The ghoulishly named ogre-faced spider can "hear" with its legs and use that ability to catch insects flying behind it, the study published in Current Biology Thursday concluded.

"Spiders are sensitive to airborne sound," Cornell professor emeritus Dr. Charles Walcott, who was not involved with the study, told the Cornell Chronicle. "That's the big message really."

The net-casting, ogre-faced spider (Deinopis spinosa) has a unique hunting strategy, as study coauthor Cornell University postdoctoral researcher Jay Stafstrom explained in a video.

They hunt only at night using a special kind of web: an A-shaped frame made from non-sticky silk that supports a fuzzy rectangle that they hold with their front forelegs and use to trap prey.

They do this in two ways.
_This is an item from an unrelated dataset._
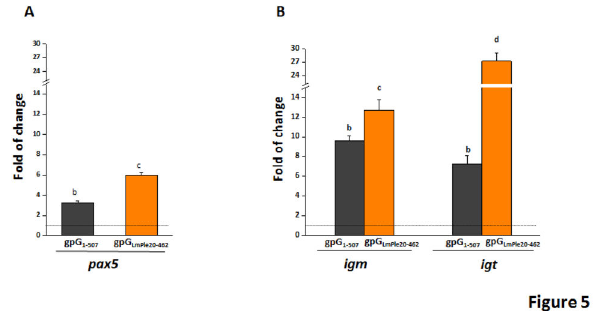
(black bars) or pAE6- 1-507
In a maneuver called a "forward strike," they pounce down on prey moving beneath them on the ground. This is enabled by their large eyes — the biggest of any spider. These eyes give them 2,000 times the night vision that we have, Science explained.

But the spiders can also perform a move called the "backward strike," Stafstrom explained, in which they reach their legs behind them and catch insects flying through the air.
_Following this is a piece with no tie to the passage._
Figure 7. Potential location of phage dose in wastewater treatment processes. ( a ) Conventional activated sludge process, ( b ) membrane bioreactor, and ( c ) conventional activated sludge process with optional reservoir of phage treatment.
"So here comes a flying bug and somehow the spider gets information on the sound direction and its distance. The spiders time the 200-millisecond leap if the fly is within its capture zone – much like an over-the-shoulder catch. The spider gets its prey. They're accurate," coauthor Ronald Hoy, the D & D Joslovitz Merksamer Professor in the Department of Neurobiology and Behavior in the College of Arts and Sciences, told the Cornell Chronicle.
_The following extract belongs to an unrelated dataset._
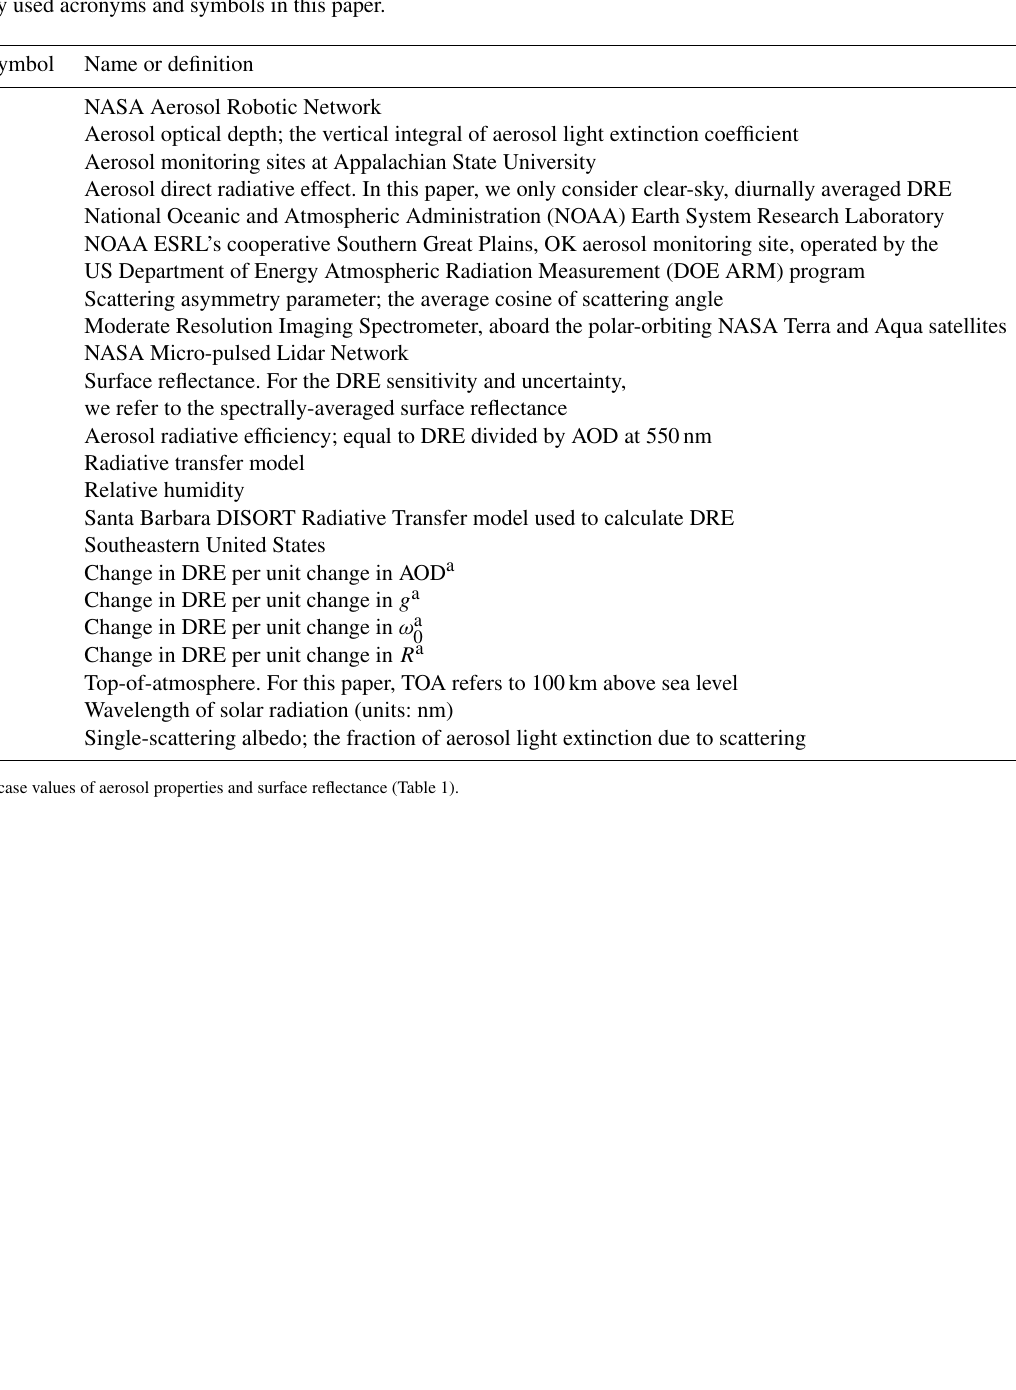
Table A1. Frequently used acronyms and symbols in this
What the researchers wanted to understand was how the spiders could tell what was moving behind them when they have no ears.

It isn't a question of peripheral vision. In a 2016 study, the same team blindfolded the spiders and sent them out to hunt, Science explained. This prevented the spiders from making their forward strikes, but they were still able to catch prey using the backwards strike. The researchers thought the spiders were "hearing" their prey with the sensors on the tips of their legs. All spiders have these sensors, but scientists had previously thought they were only able to detect vibrations through surfaces, not sounds in the air.

To test how well the ogre-faced spiders could actually hear, the researchers conducted a two-part experiment.

First, they inserted electrodes into removed spider legs and into the brains of intact spiders. They put the spiders and the legs into a vibration-proof booth and played sounds from two meters (approximately 6.5 feet) away. The spiders and the legs responded to sounds from 100 hertz to 10,000 hertz.

Next, they played the five sounds that had triggered the biggest response to 25 spiders in the wild and 51 spiders in the lab. More than half the spiders did the "backward strike" move when they heard sounds that have a lower frequency similar to insect wing beats. When the higher frequency sounds were played, the spiders did not move. This suggests the higher frequencies may mimic the sounds of predators like birds.

University of Cincinnati spider behavioral ecologist George Uetz told Science that the results were a "surprise" that indicated science has much to learn about spiders as a whole. Because all spiders have these receptors on their legs, it is possible that all spiders can hear. This theory was first put forward by Walcott 60 years ago, but was dismissed at the time, according to the Cornell Chronicle. But studies of other spiders have turned up further evidence since. A 2016 study found that a kind of jumping spider can pick up sonic vibrations in the air.

"We don't know diddly about spiders," Uetz told Science. "They are much more complex than people ever thought they were."

Learning more provides scientists with an opportunity to study their sensory abilities in order to improve technology like bio-sensors, directional microphones and visual processing algorithms, Stafstrom told CNN.

Hoy agreed.

"The point is any understudied, underappreciated group has fascinating lives, even a yucky spider, and we can learn something from it," he told CNN.